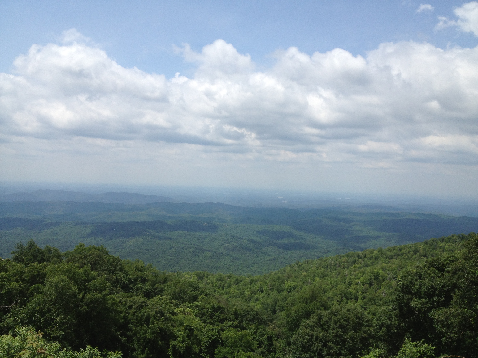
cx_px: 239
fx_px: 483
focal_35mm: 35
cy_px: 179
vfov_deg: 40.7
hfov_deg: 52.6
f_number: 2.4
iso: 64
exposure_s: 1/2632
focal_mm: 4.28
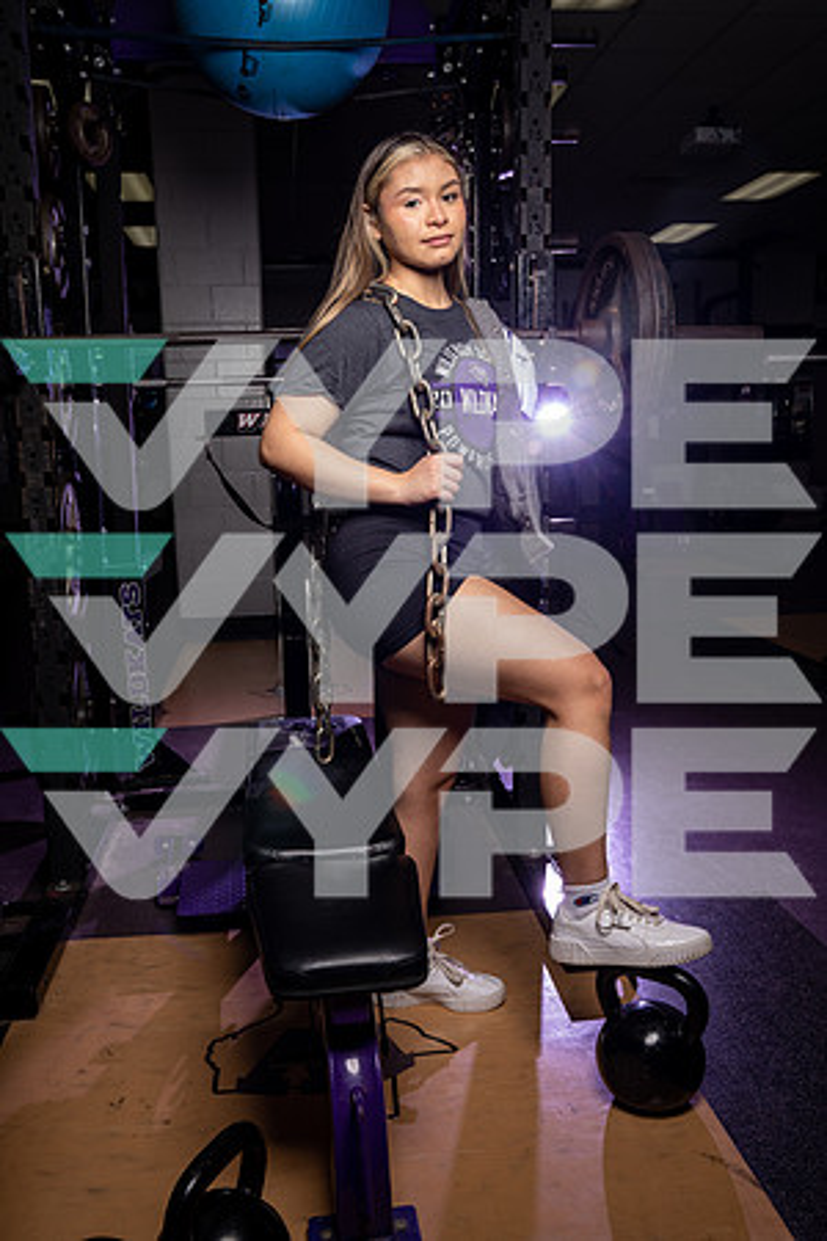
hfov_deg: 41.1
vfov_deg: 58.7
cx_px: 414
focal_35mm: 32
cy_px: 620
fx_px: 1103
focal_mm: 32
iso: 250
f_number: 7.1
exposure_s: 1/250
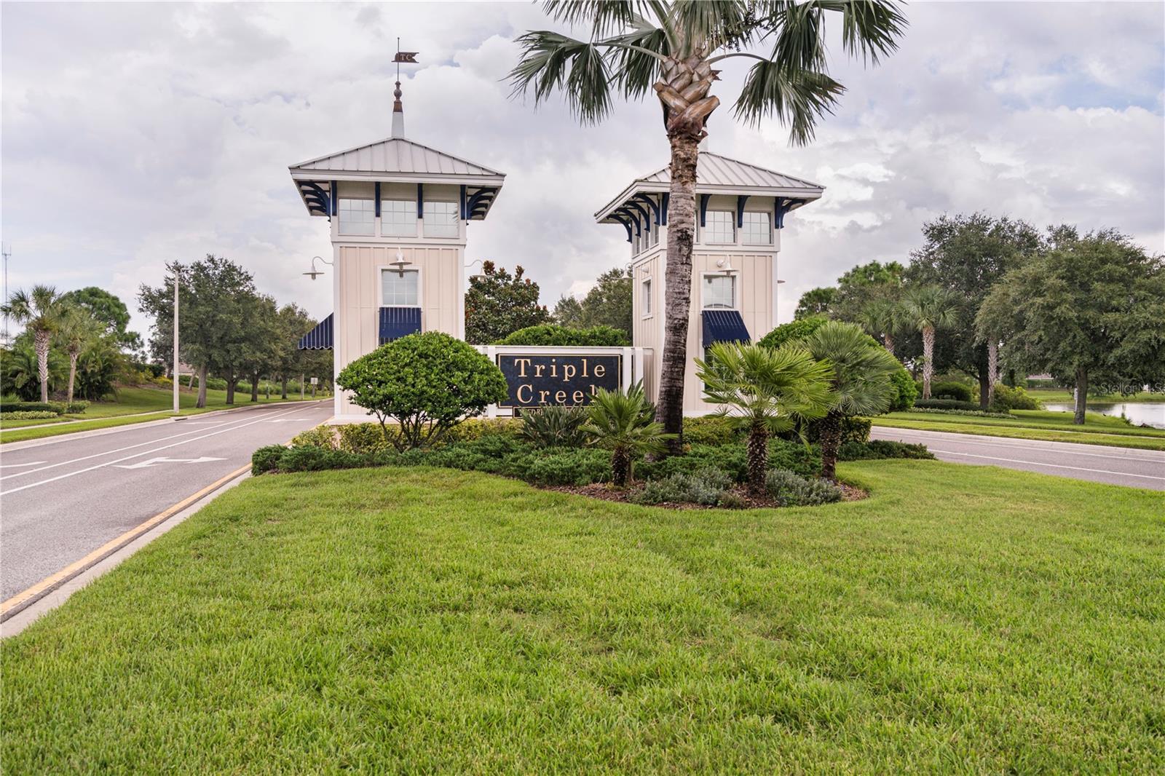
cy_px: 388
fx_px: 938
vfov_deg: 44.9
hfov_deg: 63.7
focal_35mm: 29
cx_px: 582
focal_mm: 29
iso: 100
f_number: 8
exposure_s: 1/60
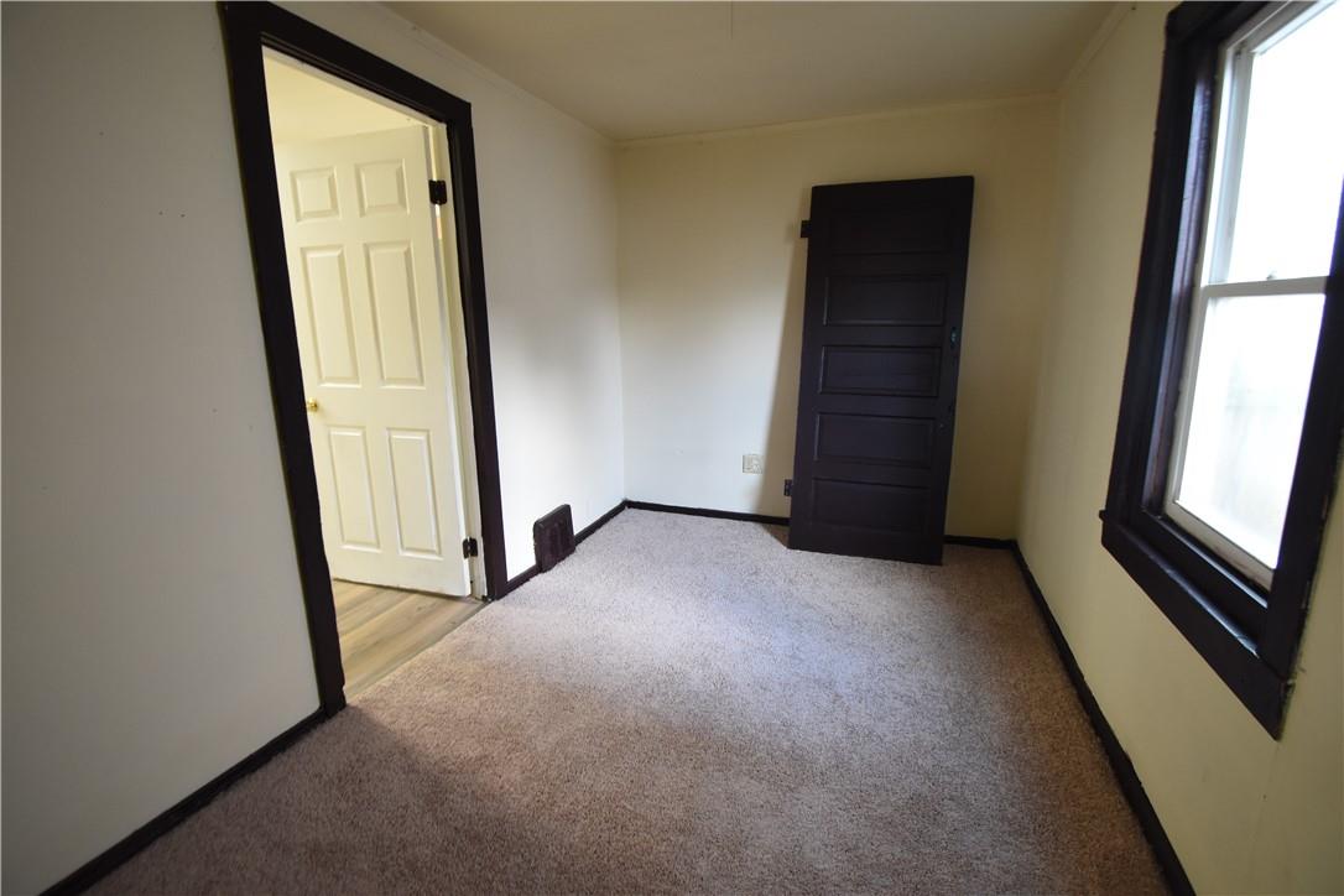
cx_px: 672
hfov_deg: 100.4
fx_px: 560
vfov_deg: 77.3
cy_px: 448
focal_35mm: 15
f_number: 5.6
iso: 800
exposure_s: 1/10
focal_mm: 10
• • •
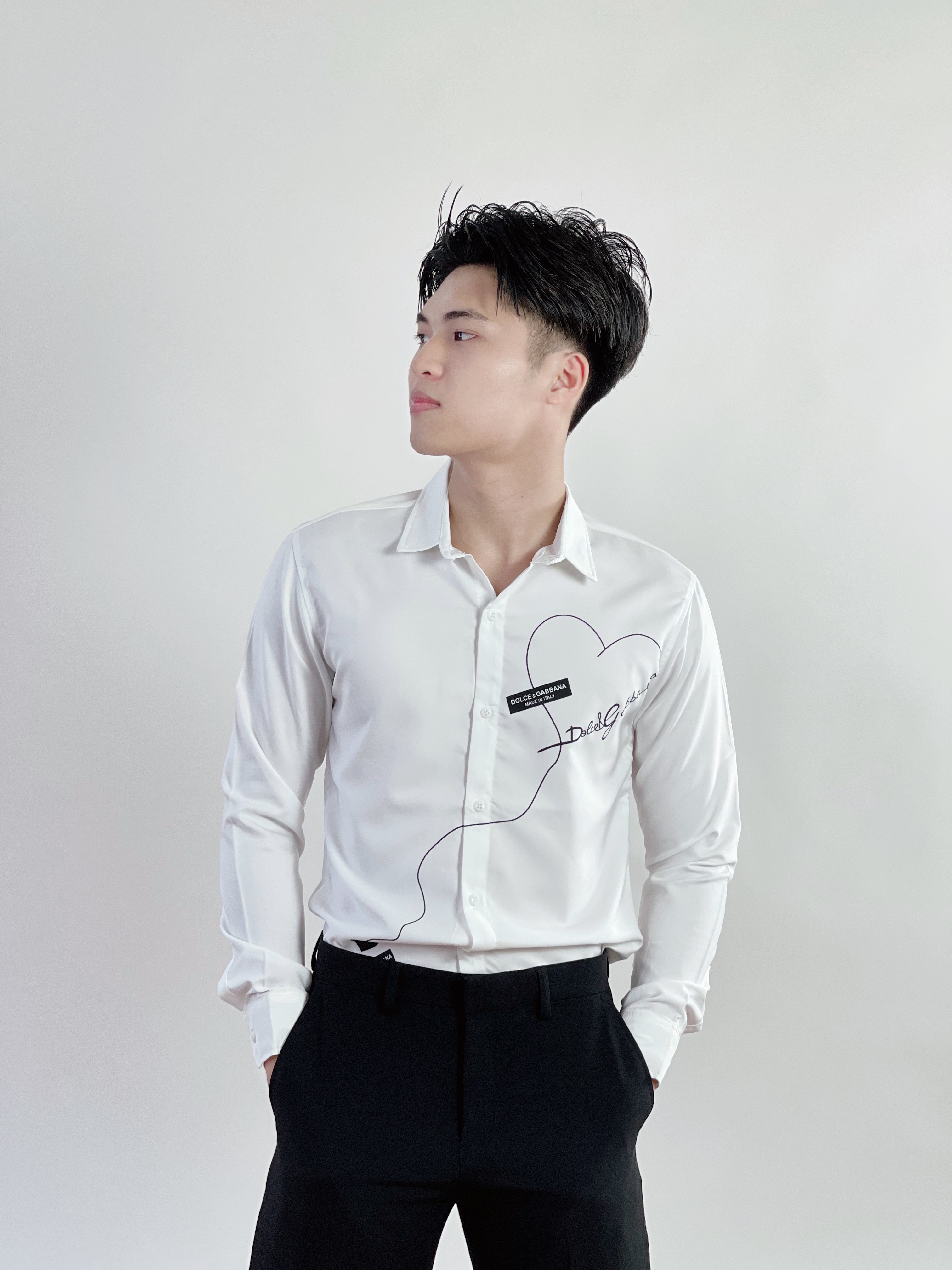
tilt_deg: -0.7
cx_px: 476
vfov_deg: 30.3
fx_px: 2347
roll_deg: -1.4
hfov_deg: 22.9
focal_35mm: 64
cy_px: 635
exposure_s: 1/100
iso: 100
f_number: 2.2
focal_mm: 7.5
• • •
» **Problem**: When you reach the line in the material above that holds "vfov_deg: 77.3", begin reproducing lines exactly, and stop after the line that holds "focal_mm: 10".

» **Solved exercise**:
vfov_deg: 77.3
cy_px: 448
focal_35mm: 15
f_number: 5.6
iso: 800
exposure_s: 1/10
focal_mm: 10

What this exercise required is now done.